* _Gphoto2_ takes pictures (not vm) into a 'pictures/{1,2,3}' dir.
* These get splitted by *split_and_merge_output.py* to a 'segments' subdir. (To be able to detect smaller faces)
* Our modified _opencv-webcam-demo_ will analyse these images and output json
* The same *split_and_merge_output.py* process will detect the segment jsons and merge them back into the 'pictures/{1,2,3}' dir.
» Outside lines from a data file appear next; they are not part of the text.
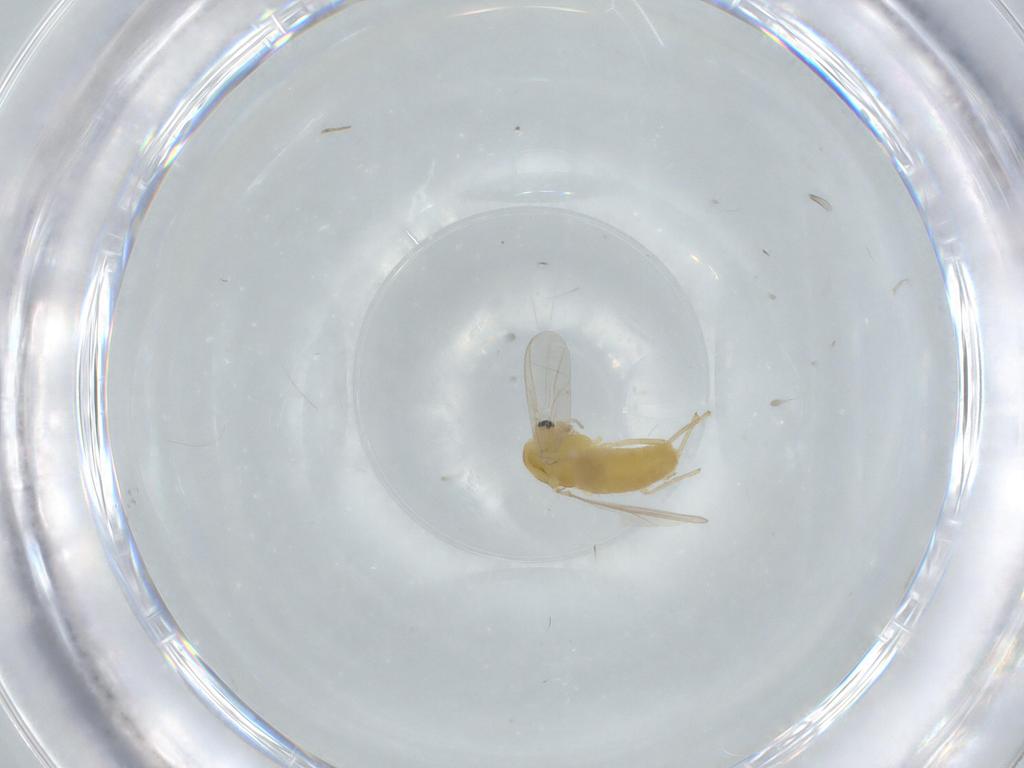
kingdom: Animalia
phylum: Arthropoda
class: Insecta
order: Diptera
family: Chironomidae
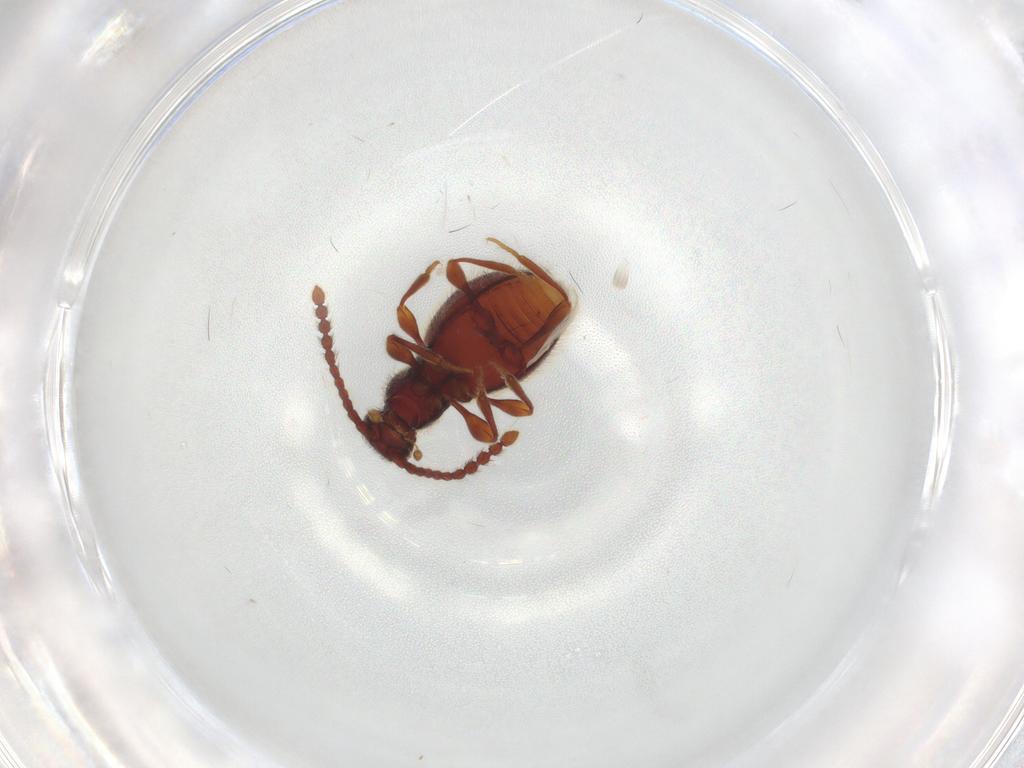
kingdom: Animalia
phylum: Arthropoda
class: Insecta
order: Coleoptera
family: Staphylinidae
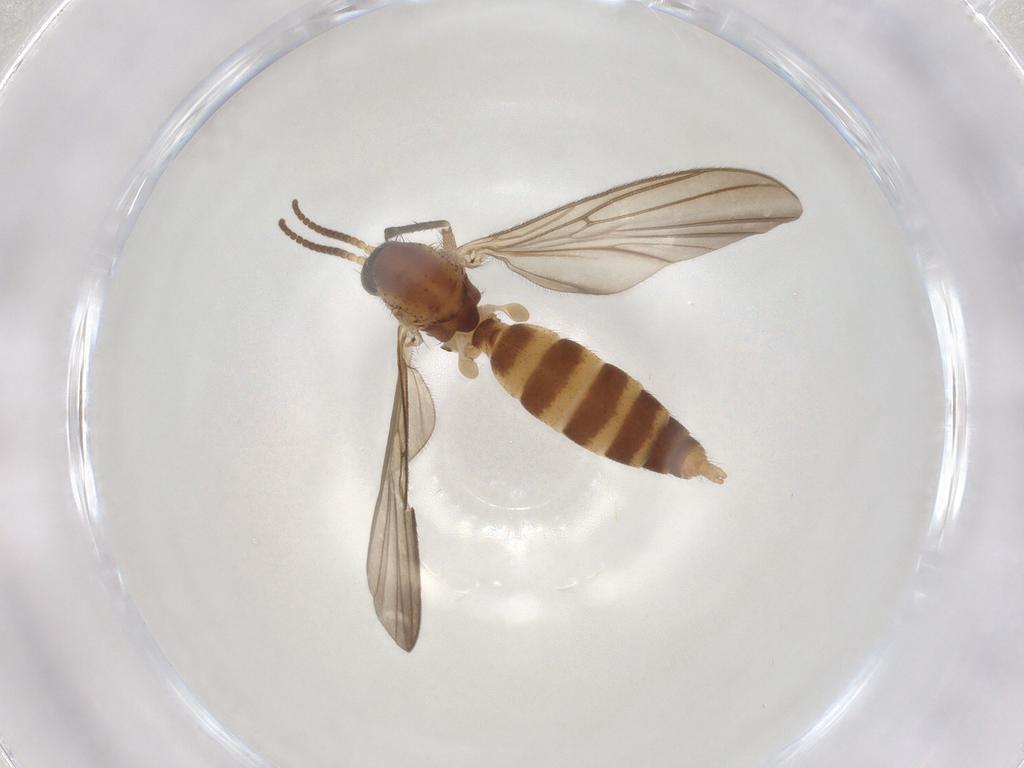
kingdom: Animalia
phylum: Arthropoda
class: Insecta
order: Diptera
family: Mycetophilidae
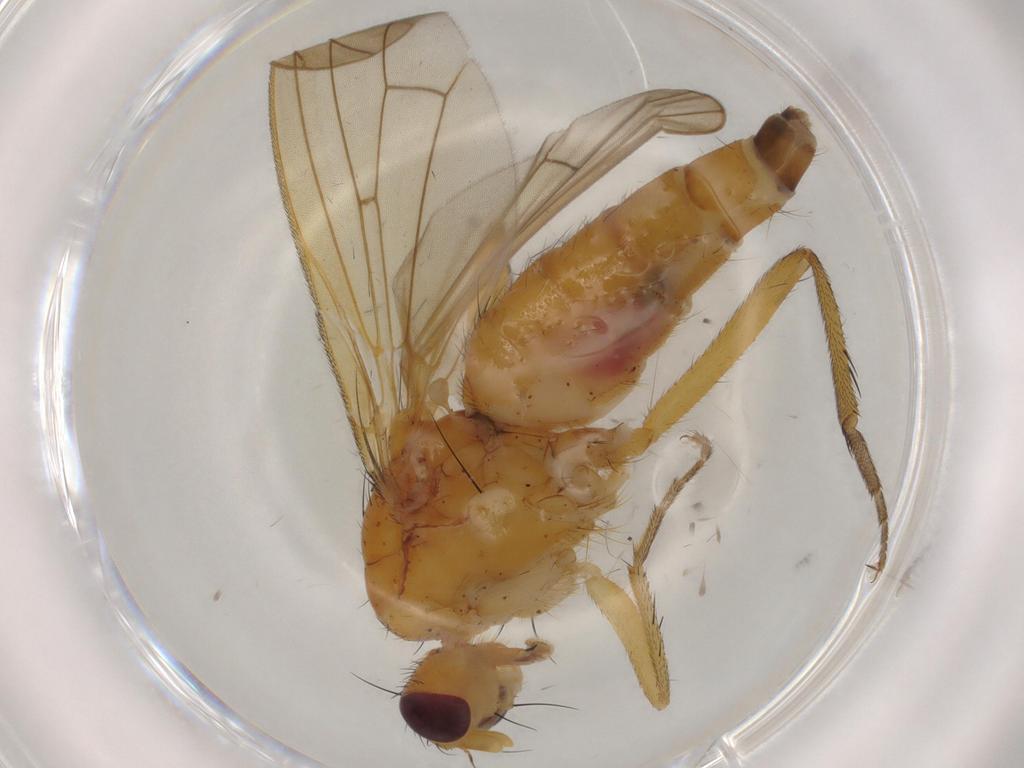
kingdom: Animalia
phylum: Arthropoda
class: Insecta
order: Diptera
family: Scathophagidae
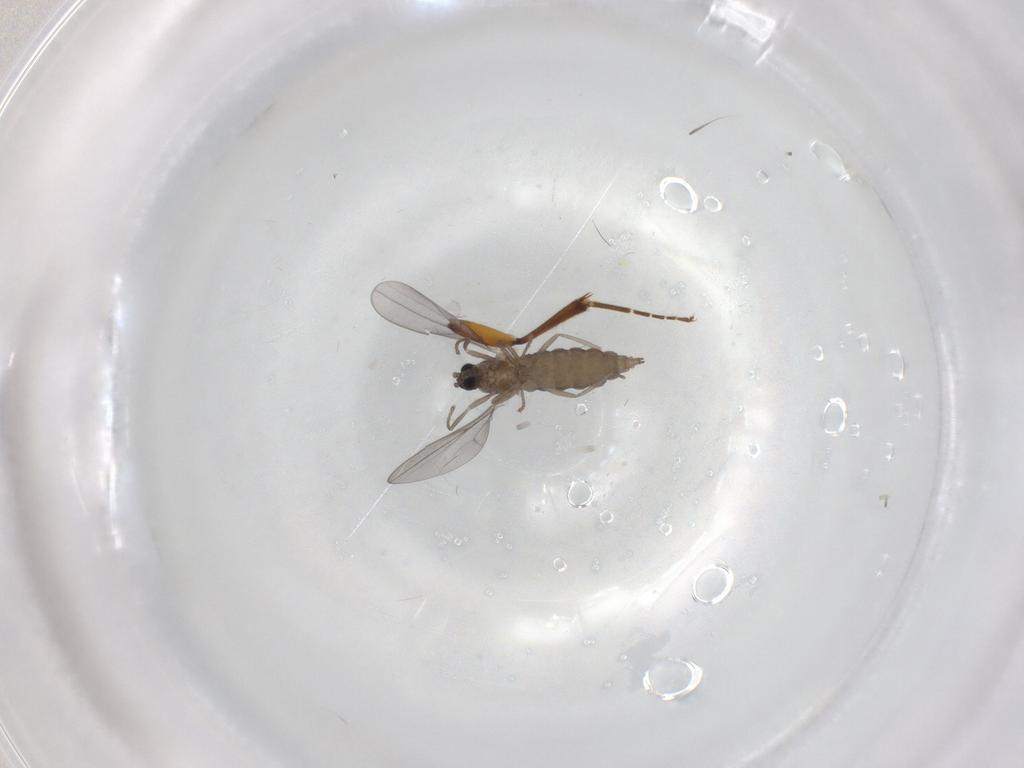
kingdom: Animalia
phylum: Arthropoda
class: Insecta
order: Diptera
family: Cecidomyiidae
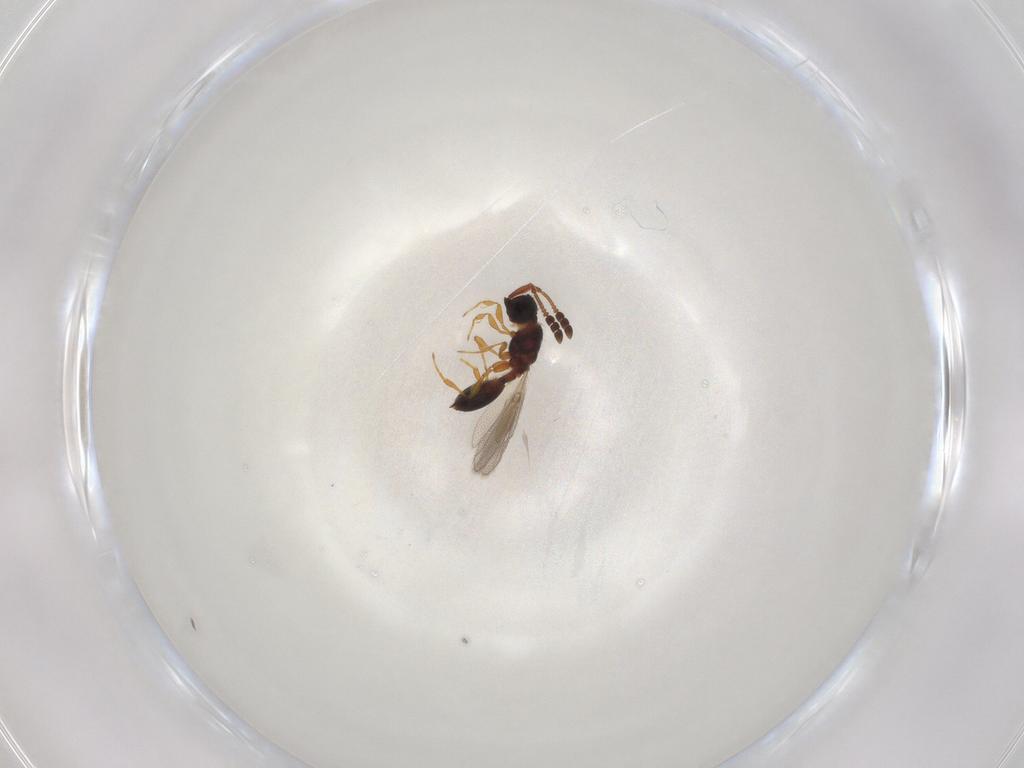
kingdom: Animalia
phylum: Arthropoda
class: Insecta
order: Hymenoptera
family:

It subsequently deletes the segmented photos
[TODO: remove duplicate faces on merge]
Now we have our dataset of photo's with JSONS.
To output:
*`parse_output.py -o ~/pictures/{1,2,3} --json --window-size 10 > ~/sdk-samples/output/talk1.json` Creates a json file suitable for webbrowser graphing
*`python parse_output.py -o ~/pictures/{1,2,3} --wav ~/pictures/{1,2,3}.wav --targetDir /home/crowd/sdk-samples/output/1 --window-size 10` Assumes a WAVE file that starts simultaneously with frame 1. and splits it into the windows
* Start server for graph.php & image.php `cd ~/sdk-samples && php -S 0.0.0.0:8000`
* Navigate to: `http://192.168.178.33:8000/graphs.php` to view images
Using split_and_merge_output, frames are split into segments so SMALL_FACES actually detects _really_ small faces. This requires enabling --segments on opencv-webcam-demo (so it detects/writes segment%06d files)
split_and_merge_output also remerges these segment%06.json files into a frame%06d.json file.